Dr Fry hadn't read the paper, but believed it was "a conversation that needs to be addressed" especially when it came to ownership of data, access to data, and most importantly, "transparency in terms of the algorithms".
Proprietary software is built with an incentive that might not align with the interests of individual people, who are just data points within it, said Dr Fry. This can be a casual issue or a serious problem, she added, because these algorithms can be used in various situations, from encouraging consumers to purchase particular products, through to establishing whether individuals get loans or decent insurance rates, and have even been used in the US criminal justice system too.
"Algorithms that sit behind closed doors, we need to open those up a bit," said Dr Fry. The issue is that without access to seeing how they function, "you can't argue against them. If their assumptions and biases aren't made open to scrutiny then you're putting a system in the hands of a few programmers who have no accountability for the decisions that they're making."

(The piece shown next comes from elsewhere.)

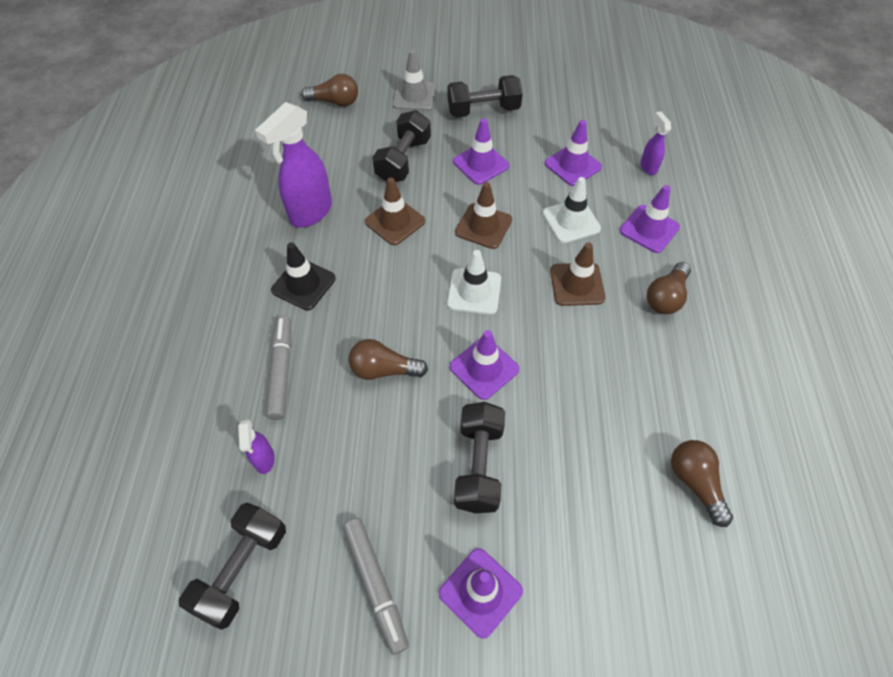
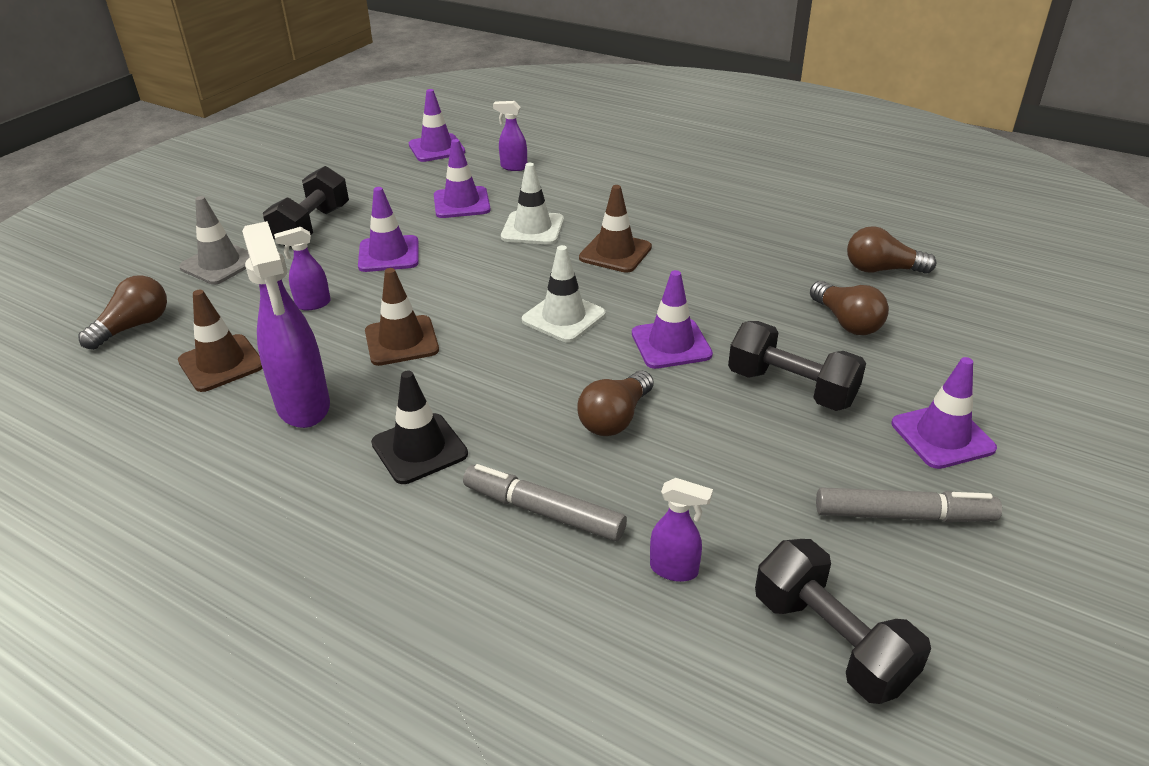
camera: 60 degrees left, 20 degrees down
(403, 160) = (312, 304): black dumbbell -> purple spray bottle
(483, 226) = (480, 282): brown traffic cone -> brown traffic cone (221, 363)
(649, 229) = (588, 193): purple traffic cone -> purple traffic cone (436, 148)
(666, 297) = (674, 213): brown light bulb -> brown light bulb (846, 322)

"In some situations, this doesn't matter," Dr Fry acknowledged. "Netflix is not fundamentally important to the structure of society; but then, some algorithms about predicting reoffending rates for individuals in US are used in sentencing, and the analysis of the data has very serious consequences there.
"An example I use in my talk is of a young man who was convicted of the statutory rape of a young girl – it was a consensual act, but still a statutory crime – and his data was put into this recidivism algorithm and that was used in his sentencing. Because he was so young and it was a sex crime, it judged him to have a higher rate of offending and so he got a custodial sentence. But if he had been 36 instead of 19, he would have received a more lenient sentence, though by any reasonable metric," one might expect a 36-year-old to receive a more punitive sentence.
Collaboration and interest
Dr Fry said the stuff she tends to do "thinks about things from the perspective of the individual in society, rather than as a customer. When designing algorithms as a business owner, your incentive is your profit, something for your business, it's not an incentive to maximise something for the individual. If the two things align then that's great, but generally you're taking care of your business."
The issue is where these two things diverge, when algorithms protect the business rather than individuals, she added. "Classic examples are insurance rates, or banks giving loans, where people from particular backgrounds are very unfairly disadvantaged because of the data category that they're in. You could argue that unfairness extends out to other types of commercial software – there was LinkedIn showing higher paid job advertisements more often to men than women," which was based on dodgy analysis too.
Inevitably there are biases in data because you can't capture the completeness of the real world. Not matter how rich your data sources are, you can't capture the vast richness of reality, and as a result anything you leave out will bias how the world looks through your data. And that's fine, but we have to be aware that that's happening.
"And anytime a programmer makes a decision about how to deal with data, how to average it or clean it, you're imparting more of your own bias on it. Even professionals making their data as impartial as possible, they are expecting the representation of reality that it gives them.
"Sometimes these assumptions and biases can be really hidden, and that can be dangerous," she added, "but at the same time, though, it's not as if live biases don't exist in systems without algorithms and data," noting studies showing that judges have passed harsher sentences just before lunch, or when local football teams have recently lost a game.
It could be sweet
There's a possibility – as with the work of startup Numerai, as covered by Wired – to use algorithms within a social system that is "much more open source and collaborative," said Dr Fry. "That's one way to guard against these biases and unintended consequences that can end up having a damaging effect.
"I work in an interdisciplinary department. When you're looking into the data of social systems or how society's structures, the silos that were created a couple of hundred years ago don't apply. It has to be a collaborative effort.
"Imagine life without any algorithms at all, you wouldn't be able to do anything. This is already completely encompassing. We have a habit of over-trusting what mathematics or computer scientists tell us to do, without questioning it, too much faith in the magical power of analysis.
"I would like people to know more that there are limitations. Algorithms and data should support the human decision, not replace it." ®